‹ Reports
The Dispatch

OSS Report: LLaVA-VL/LLaVA-NeXT


LLaVA-NeXT Faces Critical Issues with Model Reproducibility and File Size Mismatches

LLaVA-NeXT, an open-source project aimed at advancing multimodal AI models for image, video, and text understanding, is currently grappling with significant technical challenges that threaten its reliability and usability.

Recent Activity

The repository has been active with 123 open issues, highlighting critical concerns such as reproducibility failures (#178) and size mismatch errors in model files (#177). These issues suggest inconsistencies in model documentation or configuration that could undermine user trust. Additionally, the community's interest in forming real-time support groups (#179) indicates a growing user base seeking structured guidance.

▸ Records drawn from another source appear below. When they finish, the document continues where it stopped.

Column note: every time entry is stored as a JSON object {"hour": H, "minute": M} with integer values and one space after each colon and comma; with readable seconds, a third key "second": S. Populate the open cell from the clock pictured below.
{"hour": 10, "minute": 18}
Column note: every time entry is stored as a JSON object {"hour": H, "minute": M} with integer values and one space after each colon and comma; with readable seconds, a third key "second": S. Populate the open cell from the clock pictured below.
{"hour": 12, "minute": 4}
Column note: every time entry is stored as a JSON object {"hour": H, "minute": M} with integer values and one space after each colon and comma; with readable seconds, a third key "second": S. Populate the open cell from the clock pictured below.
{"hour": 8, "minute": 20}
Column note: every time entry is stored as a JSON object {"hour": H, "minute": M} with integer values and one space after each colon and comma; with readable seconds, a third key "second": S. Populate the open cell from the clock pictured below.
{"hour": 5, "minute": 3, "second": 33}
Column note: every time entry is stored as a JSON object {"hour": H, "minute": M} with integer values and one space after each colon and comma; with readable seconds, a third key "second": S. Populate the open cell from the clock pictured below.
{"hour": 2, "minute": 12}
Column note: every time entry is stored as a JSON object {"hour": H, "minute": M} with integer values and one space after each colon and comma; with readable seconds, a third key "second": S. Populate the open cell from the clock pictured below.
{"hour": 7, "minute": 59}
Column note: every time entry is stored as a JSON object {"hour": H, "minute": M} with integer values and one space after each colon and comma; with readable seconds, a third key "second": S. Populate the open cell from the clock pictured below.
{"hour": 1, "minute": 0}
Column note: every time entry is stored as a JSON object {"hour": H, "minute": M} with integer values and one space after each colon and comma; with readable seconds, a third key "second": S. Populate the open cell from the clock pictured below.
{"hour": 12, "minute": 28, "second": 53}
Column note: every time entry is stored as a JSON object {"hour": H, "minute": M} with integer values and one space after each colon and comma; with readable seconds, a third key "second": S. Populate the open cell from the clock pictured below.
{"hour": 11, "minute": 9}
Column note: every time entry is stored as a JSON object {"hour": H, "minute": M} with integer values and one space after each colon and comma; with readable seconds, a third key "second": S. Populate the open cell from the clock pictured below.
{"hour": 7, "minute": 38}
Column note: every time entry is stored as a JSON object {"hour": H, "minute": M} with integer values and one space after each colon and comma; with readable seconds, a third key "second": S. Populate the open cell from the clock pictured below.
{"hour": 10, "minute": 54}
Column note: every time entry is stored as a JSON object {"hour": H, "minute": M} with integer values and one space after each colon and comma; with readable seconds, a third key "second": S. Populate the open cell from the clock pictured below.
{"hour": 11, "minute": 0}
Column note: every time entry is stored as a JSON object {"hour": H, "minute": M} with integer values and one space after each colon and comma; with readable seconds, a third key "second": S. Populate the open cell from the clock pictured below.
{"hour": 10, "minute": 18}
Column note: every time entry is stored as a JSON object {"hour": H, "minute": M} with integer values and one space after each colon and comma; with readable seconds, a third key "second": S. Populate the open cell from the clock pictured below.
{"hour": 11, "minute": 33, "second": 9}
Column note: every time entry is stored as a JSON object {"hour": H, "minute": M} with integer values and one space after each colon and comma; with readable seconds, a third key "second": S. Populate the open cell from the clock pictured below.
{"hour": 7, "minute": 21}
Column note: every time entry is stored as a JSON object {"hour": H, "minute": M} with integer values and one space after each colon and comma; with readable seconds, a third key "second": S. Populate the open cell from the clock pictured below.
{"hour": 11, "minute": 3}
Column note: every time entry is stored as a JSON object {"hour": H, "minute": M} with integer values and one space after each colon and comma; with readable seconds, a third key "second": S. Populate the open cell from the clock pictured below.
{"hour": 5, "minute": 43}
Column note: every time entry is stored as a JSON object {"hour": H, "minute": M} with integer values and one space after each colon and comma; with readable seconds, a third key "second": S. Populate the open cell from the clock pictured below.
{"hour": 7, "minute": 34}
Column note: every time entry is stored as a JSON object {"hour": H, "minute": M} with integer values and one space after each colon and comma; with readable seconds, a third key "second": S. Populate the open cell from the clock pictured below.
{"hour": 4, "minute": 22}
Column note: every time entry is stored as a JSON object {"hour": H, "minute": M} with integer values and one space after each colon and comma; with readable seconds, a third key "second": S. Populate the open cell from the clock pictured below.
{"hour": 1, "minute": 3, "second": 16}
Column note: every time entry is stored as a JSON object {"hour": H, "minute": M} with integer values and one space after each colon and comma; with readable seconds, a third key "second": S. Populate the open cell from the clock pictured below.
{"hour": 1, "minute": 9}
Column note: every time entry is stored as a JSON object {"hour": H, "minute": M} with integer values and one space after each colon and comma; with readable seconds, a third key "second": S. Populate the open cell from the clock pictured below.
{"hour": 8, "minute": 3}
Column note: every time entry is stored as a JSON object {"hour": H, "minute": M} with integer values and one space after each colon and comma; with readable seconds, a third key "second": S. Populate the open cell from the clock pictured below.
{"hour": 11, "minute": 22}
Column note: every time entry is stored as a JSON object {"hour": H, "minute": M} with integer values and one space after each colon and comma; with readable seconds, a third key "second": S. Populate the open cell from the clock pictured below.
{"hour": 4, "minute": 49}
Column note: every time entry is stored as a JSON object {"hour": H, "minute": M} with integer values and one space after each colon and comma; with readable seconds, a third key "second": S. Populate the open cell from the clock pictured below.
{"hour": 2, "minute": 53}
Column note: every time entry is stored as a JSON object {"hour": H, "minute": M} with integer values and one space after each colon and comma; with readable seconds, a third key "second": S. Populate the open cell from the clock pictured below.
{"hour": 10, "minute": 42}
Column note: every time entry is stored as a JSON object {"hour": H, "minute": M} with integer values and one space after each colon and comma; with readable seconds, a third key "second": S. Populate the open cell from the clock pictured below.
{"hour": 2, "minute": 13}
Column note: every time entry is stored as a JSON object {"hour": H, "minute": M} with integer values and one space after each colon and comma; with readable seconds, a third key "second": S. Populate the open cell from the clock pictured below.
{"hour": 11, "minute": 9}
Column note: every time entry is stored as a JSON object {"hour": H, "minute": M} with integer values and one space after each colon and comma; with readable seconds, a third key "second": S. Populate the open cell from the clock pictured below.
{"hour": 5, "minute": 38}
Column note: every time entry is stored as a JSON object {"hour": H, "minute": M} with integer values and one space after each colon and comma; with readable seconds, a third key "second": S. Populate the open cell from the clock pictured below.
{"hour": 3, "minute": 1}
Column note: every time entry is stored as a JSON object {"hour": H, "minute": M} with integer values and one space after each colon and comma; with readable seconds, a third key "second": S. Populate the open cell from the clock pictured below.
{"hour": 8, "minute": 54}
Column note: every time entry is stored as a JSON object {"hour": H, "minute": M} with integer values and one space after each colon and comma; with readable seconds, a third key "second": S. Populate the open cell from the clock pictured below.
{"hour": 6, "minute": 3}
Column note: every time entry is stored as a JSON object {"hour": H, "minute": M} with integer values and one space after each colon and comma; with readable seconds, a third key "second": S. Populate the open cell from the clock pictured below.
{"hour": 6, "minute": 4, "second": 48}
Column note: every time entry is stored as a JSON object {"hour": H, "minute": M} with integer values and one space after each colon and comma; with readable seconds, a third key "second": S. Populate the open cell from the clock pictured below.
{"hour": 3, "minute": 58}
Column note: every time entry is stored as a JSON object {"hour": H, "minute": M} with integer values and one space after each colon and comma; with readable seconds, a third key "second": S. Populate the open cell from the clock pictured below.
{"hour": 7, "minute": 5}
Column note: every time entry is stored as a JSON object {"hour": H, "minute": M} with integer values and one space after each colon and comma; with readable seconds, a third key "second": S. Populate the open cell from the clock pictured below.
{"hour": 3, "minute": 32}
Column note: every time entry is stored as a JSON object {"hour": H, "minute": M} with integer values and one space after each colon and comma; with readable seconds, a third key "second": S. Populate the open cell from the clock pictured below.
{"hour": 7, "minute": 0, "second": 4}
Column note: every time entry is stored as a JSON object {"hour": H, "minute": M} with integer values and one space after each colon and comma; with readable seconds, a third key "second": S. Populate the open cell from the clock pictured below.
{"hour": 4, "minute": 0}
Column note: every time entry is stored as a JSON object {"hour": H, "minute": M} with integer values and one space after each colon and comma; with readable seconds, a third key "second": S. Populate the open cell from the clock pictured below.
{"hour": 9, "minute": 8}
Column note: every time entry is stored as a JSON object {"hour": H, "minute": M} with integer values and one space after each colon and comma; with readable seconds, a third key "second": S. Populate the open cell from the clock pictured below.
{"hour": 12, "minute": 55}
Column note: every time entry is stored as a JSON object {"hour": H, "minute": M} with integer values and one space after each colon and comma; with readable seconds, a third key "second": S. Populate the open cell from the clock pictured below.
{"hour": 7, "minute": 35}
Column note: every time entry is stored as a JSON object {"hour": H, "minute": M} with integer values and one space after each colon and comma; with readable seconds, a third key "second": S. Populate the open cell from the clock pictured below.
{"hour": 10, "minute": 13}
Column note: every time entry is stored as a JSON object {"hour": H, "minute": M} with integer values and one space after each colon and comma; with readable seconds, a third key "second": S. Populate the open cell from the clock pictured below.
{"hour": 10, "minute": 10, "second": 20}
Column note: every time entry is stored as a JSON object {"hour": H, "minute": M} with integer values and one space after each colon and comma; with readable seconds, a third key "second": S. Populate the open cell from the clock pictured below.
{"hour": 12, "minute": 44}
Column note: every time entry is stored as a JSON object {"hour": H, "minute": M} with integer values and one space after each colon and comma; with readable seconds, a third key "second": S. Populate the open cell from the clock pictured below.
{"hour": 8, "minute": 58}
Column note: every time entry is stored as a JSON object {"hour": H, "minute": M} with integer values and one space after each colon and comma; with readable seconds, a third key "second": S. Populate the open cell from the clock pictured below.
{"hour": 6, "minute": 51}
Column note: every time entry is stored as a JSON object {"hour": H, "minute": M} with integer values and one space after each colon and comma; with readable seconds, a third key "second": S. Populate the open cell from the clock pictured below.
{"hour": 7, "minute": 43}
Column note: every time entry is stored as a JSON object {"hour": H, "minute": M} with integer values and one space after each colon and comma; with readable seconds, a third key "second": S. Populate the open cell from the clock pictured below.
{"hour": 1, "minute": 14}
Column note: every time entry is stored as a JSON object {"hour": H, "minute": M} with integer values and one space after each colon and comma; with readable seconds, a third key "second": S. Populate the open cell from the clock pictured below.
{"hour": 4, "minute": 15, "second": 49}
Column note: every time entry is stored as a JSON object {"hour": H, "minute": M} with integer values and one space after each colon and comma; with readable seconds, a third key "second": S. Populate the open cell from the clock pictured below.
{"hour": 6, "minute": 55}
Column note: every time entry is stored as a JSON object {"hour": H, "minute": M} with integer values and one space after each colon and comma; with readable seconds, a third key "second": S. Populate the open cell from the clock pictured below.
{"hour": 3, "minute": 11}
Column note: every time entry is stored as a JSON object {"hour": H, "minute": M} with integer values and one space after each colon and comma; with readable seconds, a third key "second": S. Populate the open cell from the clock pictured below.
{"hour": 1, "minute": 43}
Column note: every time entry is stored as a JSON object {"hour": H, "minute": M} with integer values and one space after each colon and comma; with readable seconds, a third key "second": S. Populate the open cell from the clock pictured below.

Development Team and Recent Activity

  1. Li Bo (Luodian)

  2. ChunyuanLI

    • Minor updates to README.md for clarity.
  3. Kaichen Zhang (kcz358)

    • Fixed tutorial errors; collaborated on video processing logic.
  4. Yuanhan Zhang (ZhangYuanhan-AI)

    • Enhanced video processing logic in documentation.
  5. Renrui Zhang (ZrrSkywalker)

    • Updated README.md.
  6. Aryeh Hillman (abhillman)

    • Removed redundant dependencies.

Of Note

  1. Reproducibility Concerns: High-priority issue #178 highlights discrepancies in benchmark results, raising questions about the project's reliability.
  2. Model File Errors: Frequent reports of size mismatches (#177) suggest potential documentation or configuration issues.
  3. Community Engagement: The suggestion to create a WeChat group (#179) reflects a need for better real-time support.
  4. Documentation Focus: Recent commits emphasize improving README files, indicating a priority on user guidance.
  5. Collaborative Efforts: Strong collaboration between team members on tutorial content and video processing enhancements suggests a cohesive development approach.

Quantified Reports

Quantify Issues



Recent GitHub Issues Activity

Timespan Opened Closed Comments Labeled Milestones
7 Days 21 7 13 21 1
30 Days 63 14 99 62 1
90 Days 130 31 268 128 1
All Time 161 38 - - -

Like all software activity quantification, these numbers are imperfect but sometimes useful. Comments, Labels, and Milestones refer to those issues opened in the timespan in question.

Quantify commits



Quantified Commit Activity Over 30 Days

Developer Avatar Branches PRs Commits Files Changes
Li Bo 1 2/2/0 32 84 7655
Yuanhan Zhang 2 0/0/0 9 11 460
Kaichen Zhang - NTU 1 1/1/0 7 6 124
ChunyuanLI 2 3/2/0 3 1 29
Aryeh Hillman (abhillman) 1 1/1/0 1 1 3
Renrui Zhang 1 0/0/0 1 1 2
Xiaodong Wang (Wang-Xiaodong1899) 0 1/0/0 0 0 0

PRs: created by that dev and opened/merged/closed-unmerged during the period

Detailed Reports

Report On: Fetch issues



Recent Activity Analysis

The LLaVA-NeXT GitHub repository has seen significant activity recently, with 123 open issues and a notable influx of new discussions surrounding model performance and usage. Several issues highlight critical problems, such as failures to reproduce results from the original paper and size mismatch errors in model files. Themes of community engagement are evident, particularly in requests for clarification on model configurations and training data.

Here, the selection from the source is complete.